WHAT TO DO -> Pick out every line in the data below that contains the word "thoughts". Case counts, so copy only the lines where it appears with that capitalization.

ROWS ->
•••••

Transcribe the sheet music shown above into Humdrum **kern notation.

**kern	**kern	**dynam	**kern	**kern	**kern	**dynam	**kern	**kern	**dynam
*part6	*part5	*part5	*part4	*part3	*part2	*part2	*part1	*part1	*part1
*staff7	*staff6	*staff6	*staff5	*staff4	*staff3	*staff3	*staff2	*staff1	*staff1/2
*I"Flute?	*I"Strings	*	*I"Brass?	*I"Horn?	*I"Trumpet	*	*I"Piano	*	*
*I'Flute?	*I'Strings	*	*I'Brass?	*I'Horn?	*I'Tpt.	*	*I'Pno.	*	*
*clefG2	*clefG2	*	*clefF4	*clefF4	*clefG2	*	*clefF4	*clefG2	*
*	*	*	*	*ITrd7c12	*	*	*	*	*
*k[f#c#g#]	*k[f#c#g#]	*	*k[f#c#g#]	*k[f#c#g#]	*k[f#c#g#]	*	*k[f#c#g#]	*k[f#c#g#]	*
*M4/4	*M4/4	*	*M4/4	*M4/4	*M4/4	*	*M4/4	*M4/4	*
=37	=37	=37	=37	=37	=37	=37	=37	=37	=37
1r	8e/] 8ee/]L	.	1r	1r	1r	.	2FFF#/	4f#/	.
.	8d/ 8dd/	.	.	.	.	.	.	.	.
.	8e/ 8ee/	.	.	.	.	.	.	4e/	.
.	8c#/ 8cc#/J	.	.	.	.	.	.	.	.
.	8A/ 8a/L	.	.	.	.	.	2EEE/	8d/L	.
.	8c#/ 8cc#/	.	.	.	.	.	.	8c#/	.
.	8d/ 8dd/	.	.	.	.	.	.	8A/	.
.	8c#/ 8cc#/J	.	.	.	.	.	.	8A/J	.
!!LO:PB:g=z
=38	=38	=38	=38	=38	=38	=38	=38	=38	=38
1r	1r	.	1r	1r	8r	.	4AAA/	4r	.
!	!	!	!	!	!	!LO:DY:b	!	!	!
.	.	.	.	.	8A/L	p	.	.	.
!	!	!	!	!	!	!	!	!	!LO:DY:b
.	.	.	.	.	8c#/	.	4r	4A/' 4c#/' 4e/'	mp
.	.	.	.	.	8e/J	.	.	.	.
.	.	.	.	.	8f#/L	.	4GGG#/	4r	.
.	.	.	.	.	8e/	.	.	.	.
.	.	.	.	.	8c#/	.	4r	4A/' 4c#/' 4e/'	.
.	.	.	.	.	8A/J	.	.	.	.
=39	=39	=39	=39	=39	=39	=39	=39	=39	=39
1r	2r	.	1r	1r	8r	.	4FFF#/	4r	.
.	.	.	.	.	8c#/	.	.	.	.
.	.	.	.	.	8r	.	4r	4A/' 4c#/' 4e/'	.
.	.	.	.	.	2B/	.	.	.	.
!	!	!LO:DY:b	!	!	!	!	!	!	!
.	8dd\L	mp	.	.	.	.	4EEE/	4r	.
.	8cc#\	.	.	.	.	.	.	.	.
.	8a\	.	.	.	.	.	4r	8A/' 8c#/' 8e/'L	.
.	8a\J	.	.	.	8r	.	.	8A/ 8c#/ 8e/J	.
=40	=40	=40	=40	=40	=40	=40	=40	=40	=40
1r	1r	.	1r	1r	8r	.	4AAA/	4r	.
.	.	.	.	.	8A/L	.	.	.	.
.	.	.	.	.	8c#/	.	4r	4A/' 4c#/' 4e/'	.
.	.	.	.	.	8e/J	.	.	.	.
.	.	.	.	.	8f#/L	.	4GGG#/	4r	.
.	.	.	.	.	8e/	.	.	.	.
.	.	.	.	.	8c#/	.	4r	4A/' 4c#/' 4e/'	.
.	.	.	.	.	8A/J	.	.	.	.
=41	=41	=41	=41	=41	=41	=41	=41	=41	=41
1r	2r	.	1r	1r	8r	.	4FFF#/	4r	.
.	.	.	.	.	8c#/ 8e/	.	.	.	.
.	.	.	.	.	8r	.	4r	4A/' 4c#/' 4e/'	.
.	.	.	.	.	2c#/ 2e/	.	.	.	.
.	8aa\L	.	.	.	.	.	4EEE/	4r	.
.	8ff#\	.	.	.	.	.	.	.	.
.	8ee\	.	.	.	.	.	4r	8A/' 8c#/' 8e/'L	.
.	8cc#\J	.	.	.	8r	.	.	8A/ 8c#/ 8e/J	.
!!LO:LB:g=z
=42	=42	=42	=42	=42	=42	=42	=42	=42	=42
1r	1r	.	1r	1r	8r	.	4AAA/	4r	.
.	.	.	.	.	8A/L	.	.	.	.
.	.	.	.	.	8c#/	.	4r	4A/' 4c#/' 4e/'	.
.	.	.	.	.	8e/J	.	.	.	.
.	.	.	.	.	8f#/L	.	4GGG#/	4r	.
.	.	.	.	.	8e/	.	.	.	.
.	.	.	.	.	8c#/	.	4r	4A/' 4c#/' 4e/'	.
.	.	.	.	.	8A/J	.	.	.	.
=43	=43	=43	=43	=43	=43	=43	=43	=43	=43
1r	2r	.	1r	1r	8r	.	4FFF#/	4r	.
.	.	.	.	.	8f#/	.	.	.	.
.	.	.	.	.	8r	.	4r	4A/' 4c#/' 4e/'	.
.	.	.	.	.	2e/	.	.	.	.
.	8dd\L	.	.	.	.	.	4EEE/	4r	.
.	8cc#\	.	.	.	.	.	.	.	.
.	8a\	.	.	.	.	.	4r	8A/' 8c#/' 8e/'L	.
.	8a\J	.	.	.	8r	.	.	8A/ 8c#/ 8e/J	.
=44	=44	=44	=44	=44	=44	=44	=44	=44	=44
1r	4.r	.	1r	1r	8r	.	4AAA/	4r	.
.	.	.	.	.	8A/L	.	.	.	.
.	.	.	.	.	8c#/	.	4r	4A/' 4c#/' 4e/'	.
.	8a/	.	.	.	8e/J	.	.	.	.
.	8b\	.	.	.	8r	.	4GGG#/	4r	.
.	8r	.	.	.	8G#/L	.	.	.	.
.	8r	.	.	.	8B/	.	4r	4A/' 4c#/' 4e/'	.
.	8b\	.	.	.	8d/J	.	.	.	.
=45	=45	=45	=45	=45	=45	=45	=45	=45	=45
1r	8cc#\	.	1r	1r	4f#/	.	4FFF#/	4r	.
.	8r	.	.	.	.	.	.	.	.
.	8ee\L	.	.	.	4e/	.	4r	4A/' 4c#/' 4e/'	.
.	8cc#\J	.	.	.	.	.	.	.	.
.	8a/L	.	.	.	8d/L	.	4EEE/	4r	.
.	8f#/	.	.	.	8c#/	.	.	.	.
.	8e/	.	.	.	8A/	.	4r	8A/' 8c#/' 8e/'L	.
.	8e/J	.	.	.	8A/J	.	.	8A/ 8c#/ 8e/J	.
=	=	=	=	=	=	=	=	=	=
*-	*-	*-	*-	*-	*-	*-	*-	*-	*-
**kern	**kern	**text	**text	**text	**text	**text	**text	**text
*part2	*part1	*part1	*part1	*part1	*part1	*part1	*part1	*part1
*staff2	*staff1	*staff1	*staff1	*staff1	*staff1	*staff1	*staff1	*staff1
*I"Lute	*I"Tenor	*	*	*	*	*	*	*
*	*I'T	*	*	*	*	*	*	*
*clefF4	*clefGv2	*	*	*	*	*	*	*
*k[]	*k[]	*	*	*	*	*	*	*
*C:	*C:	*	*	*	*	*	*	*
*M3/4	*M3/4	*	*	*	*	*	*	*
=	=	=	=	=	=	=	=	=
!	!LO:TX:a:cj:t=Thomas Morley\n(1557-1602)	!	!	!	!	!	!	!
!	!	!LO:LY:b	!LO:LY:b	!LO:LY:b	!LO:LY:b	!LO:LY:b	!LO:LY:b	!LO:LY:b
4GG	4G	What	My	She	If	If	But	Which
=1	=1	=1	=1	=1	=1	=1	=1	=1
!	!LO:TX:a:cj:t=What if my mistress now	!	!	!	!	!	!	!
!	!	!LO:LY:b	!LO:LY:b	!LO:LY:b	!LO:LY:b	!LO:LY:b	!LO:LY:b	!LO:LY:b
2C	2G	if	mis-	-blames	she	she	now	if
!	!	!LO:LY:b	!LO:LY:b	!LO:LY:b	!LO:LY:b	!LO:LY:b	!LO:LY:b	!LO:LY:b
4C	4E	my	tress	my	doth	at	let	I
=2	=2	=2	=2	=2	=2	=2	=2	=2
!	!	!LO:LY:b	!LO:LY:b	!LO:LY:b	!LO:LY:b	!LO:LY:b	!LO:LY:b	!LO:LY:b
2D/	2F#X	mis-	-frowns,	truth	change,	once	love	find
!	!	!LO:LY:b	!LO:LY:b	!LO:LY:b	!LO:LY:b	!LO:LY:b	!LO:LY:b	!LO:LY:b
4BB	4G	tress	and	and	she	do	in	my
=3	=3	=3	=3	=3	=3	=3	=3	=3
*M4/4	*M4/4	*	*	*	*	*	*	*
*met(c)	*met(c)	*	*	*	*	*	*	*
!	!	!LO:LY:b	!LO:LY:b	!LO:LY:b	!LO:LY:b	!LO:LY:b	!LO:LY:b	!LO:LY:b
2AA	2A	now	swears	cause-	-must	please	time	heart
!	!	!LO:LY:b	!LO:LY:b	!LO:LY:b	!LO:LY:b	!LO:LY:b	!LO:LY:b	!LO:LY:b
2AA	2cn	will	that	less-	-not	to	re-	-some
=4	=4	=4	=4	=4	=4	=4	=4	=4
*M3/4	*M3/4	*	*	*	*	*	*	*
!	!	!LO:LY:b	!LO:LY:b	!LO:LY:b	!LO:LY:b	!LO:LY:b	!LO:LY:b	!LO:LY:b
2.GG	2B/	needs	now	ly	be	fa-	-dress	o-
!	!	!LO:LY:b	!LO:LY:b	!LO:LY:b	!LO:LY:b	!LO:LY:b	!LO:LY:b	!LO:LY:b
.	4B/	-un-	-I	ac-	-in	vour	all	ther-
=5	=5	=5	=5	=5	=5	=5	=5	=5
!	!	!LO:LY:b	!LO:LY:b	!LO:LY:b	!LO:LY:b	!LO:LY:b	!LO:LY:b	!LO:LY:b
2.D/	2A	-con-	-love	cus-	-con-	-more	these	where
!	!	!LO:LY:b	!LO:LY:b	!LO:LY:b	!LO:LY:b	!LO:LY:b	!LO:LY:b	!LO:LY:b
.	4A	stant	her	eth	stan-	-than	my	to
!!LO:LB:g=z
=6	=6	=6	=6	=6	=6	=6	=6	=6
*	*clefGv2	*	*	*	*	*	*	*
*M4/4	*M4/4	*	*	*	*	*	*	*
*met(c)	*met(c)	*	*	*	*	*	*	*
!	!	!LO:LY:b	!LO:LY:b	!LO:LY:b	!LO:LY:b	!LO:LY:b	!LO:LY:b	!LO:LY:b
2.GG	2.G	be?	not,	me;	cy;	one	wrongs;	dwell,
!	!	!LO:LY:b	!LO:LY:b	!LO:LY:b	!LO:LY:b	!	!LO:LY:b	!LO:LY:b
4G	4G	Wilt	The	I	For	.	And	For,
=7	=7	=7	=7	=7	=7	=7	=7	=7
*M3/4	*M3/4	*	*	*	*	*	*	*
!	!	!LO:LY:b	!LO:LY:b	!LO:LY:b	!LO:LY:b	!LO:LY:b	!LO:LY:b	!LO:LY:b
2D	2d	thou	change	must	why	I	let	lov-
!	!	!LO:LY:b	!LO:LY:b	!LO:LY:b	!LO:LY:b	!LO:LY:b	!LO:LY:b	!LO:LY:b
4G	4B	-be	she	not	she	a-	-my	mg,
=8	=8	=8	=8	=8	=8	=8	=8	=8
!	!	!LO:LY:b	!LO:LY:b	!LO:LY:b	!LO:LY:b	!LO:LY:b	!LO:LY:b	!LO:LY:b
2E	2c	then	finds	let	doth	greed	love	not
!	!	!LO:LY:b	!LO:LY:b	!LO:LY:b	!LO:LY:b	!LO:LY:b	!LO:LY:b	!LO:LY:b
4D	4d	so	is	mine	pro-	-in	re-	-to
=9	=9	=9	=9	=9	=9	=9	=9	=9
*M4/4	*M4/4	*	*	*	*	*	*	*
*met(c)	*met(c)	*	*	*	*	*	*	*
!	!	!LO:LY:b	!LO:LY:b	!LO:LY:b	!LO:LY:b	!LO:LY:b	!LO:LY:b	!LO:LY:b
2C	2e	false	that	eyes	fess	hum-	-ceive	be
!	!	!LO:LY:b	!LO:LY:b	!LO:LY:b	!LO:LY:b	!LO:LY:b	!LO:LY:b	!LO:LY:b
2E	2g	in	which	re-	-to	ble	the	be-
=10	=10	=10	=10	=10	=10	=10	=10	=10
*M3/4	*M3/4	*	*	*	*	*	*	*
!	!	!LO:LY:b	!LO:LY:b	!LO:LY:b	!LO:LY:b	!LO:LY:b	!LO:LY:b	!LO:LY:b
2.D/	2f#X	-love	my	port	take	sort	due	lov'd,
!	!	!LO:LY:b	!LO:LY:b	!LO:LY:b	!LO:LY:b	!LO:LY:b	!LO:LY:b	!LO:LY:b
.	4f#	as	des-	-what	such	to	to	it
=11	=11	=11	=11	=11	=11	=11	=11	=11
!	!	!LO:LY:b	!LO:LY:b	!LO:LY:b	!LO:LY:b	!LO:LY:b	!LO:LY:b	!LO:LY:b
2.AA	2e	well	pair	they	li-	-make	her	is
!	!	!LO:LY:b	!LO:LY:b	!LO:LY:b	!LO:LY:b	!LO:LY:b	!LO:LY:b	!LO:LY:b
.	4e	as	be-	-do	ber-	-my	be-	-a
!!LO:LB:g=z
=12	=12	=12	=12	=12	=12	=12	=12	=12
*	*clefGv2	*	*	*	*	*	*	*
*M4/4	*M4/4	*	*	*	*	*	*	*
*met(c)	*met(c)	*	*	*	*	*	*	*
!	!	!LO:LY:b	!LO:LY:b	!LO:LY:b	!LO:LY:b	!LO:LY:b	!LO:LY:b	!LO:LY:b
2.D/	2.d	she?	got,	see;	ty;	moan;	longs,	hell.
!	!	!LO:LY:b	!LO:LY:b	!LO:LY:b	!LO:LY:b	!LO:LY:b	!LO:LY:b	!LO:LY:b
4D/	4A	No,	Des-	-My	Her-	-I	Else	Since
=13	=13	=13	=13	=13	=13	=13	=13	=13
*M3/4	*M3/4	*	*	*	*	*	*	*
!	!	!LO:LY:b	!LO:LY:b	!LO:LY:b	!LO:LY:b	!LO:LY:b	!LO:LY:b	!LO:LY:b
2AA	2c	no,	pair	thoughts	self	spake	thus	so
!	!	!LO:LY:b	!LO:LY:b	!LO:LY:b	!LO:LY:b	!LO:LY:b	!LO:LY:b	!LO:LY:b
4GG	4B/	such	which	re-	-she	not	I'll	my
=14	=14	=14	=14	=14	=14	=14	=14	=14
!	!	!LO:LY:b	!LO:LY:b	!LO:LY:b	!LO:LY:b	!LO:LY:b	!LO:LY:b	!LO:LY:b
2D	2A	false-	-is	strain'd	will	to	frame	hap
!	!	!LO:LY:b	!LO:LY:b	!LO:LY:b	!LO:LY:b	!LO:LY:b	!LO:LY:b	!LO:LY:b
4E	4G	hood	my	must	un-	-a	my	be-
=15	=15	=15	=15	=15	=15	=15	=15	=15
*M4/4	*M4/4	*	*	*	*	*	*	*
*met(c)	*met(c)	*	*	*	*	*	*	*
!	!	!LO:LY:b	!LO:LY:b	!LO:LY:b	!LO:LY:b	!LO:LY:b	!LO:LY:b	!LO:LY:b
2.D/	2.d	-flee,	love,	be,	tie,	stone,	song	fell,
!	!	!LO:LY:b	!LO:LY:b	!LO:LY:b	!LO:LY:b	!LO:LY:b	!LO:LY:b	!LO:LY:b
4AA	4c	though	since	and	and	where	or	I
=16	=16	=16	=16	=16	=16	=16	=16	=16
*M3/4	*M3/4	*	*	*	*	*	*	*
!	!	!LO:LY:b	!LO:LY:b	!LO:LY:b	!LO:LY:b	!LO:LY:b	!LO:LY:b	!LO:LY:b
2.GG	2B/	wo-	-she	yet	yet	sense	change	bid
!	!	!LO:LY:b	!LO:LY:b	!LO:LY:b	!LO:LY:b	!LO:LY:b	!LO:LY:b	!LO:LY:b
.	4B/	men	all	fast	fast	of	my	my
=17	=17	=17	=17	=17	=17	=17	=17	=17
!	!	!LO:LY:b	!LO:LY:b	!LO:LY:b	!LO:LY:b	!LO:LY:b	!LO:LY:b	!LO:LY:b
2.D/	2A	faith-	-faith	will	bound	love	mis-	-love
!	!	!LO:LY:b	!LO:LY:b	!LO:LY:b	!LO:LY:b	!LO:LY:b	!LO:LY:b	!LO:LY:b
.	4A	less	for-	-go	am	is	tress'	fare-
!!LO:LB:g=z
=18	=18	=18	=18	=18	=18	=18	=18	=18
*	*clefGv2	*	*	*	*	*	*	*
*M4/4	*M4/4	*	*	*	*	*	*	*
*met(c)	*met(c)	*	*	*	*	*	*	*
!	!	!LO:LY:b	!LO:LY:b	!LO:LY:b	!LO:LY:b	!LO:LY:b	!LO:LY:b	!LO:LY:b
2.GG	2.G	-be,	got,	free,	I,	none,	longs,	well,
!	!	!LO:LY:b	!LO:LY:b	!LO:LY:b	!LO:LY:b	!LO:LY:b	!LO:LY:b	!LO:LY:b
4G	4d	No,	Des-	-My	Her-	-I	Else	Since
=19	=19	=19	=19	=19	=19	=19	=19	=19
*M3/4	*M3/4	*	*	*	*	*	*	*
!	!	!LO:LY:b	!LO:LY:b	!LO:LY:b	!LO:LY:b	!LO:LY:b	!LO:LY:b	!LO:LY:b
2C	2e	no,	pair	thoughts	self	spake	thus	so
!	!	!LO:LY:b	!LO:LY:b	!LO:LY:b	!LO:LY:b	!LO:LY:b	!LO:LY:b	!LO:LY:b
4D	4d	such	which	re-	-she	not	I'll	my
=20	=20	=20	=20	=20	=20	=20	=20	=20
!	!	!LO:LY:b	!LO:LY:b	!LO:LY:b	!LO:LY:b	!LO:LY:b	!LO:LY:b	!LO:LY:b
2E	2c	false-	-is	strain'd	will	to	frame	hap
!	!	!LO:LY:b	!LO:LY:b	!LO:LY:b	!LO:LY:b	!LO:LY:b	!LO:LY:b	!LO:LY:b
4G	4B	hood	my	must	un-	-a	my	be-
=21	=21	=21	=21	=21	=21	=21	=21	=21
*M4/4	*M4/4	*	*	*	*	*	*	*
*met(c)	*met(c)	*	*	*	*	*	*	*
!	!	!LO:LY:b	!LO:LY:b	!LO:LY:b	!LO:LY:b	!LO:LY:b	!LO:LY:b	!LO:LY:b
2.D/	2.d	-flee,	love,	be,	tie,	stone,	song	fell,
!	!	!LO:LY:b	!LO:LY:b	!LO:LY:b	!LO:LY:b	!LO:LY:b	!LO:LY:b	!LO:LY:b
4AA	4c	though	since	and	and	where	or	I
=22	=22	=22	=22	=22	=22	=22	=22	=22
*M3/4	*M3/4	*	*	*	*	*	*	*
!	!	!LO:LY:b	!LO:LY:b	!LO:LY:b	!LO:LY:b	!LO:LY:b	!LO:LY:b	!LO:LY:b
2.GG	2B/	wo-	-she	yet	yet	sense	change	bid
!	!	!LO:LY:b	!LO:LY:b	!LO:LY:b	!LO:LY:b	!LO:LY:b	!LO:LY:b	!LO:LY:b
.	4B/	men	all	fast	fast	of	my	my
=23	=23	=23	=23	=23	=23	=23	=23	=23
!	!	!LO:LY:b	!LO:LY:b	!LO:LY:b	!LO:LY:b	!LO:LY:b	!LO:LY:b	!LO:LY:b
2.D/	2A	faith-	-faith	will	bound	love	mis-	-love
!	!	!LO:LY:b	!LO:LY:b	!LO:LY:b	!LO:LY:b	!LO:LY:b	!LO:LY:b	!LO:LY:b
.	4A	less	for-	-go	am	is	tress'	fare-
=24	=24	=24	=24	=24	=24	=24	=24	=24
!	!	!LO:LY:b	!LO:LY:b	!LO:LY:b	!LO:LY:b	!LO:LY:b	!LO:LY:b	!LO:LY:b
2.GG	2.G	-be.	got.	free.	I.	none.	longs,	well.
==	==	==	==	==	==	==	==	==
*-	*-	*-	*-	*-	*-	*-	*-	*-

•••••

WRITTEN RESPONSE ->
2AA	2c	no,	pair	thoughts	self	spake	thus	so
2C	2e	no,	pair	thoughts	self	spake	thus	so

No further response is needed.